Mâcher le temps

Publié le par Balpe



«Deep impact», les hommes aujourd’hui arrivent à joindre les comètes, pourtant rencontrer qui l’on désire est toujours aussi difficile. Je ne peux m’empêcher d’aller trois fois par jour au Café des Halles, faire durer mon café sous un prétexte ou un autre : lecture du journal, papiers à remplir, roman à lire, simple contemplation des mouvements sur la place… En vain. Je ne l’ai pas revue et reste sur le goût amer de l’insatisfaction. Pourtant, qu’est-ce que je peux attendre d’elle qui pourrait être ma fille alors que j’ai autour de moi tant de femmes encore jeunes et désirables qui m’accueillent sans difficultés ?

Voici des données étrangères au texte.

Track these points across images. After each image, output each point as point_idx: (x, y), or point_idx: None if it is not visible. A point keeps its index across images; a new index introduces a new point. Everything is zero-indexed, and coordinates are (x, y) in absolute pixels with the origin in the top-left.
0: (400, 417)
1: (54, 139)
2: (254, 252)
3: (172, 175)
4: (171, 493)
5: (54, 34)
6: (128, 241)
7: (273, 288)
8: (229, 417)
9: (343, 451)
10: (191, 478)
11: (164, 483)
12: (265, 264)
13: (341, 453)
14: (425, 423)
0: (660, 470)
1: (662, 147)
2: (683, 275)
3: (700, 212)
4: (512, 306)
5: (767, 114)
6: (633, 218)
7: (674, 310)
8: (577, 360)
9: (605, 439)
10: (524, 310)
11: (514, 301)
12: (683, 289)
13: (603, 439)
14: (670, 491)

Pour penser à autre chose, je me persuade d’avoir beaucoup de travail à faire. Dérisoire. Quelques feuillets d’écriture par jour : dans mon minuscule appartement du centre ville, je tourne vite en rond. Je téléphone à X ou à Y qui se demandent bien pourquoi, relis mes manuscrits inédits en me promettant de les modifier pour les rendre enfin publiables, classe des documents sans intérêt et qui auraient pu demeurer des siècles dans leur fouillis originel. Je vais marcher dans le parc. Faire mes éternelles — et inutiles — photos. Je mâche le temps comme les enfants leur chewing-gum. J’ai ressortis les plus vieux cartons de ma cave à la recherche des quelques souvenirs que j’aurais pu garder de Nathalie. Mais rien. Ou si peu : une photo d’elle, et parmi tant de lettres oubliées, perdues, une qu’elle m’avait envoyé peu de temps après mon retour en France et à laquelle je n’avais même pas répondu.

La vie est faite d’occasions dont, faute de les percevoir, nous manquons la plupart. Nos intérêts immédiats passent souvent avant la vérité qui est quelque chose de trop relatif.